Ach Herr-jeh! Steht sowas wirklich in dem „Koalitionspapier“? Ich habe das vollkommen mißachtet, da meine Erwartungen an die zukünftigen Regierungen nun mehr auf Null verharren. 100% Eigenverantwortung ist bei diesen politischen Pfeifen die Losung der nächsten Jahre. - Die Politikpfeifen sind schamlos in der Nutzung von Steuergeldern und adressieren erfolgreich die niederen Instinkte der Menschen, also nur noch das Kleinhirn. Neben der (C- und Klima-)Angst-Maschine, ist die Bedienung der Gier und grundsätzlich das Motto „Fressen, ficken, Fernsehen“ die Basis von Ampel-Politik.

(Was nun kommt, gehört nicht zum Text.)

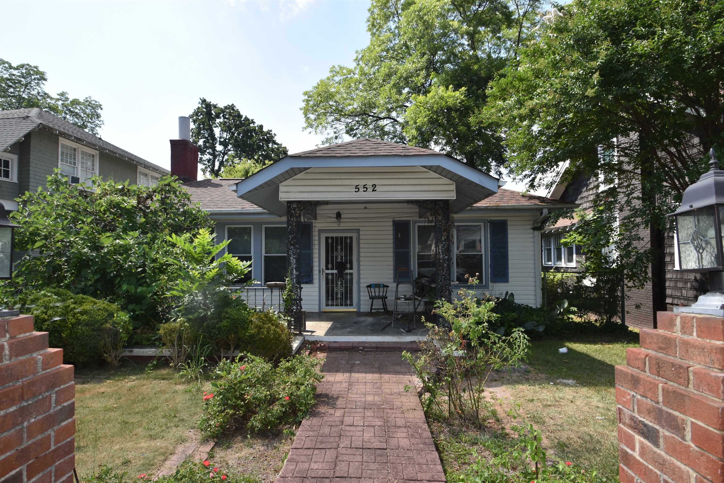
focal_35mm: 18
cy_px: 242
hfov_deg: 90.0
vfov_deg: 67.4
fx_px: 362
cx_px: 362
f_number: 7.1
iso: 100
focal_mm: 12
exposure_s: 1/200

Deutschland schafft sich ab!

Esther Braun / 26.11.2021

Zigaretten machen nicht breit. Pünktlich nachdem der Deutsche von drei Fronten aus terrorisiert wird - Migration, Corona, Klima - wird Gras freigegeben. Wenn man zugekifft in der Ecke liegt, macht man keine Revolution. Die Flucht ins Private, Biedermeier reloaded.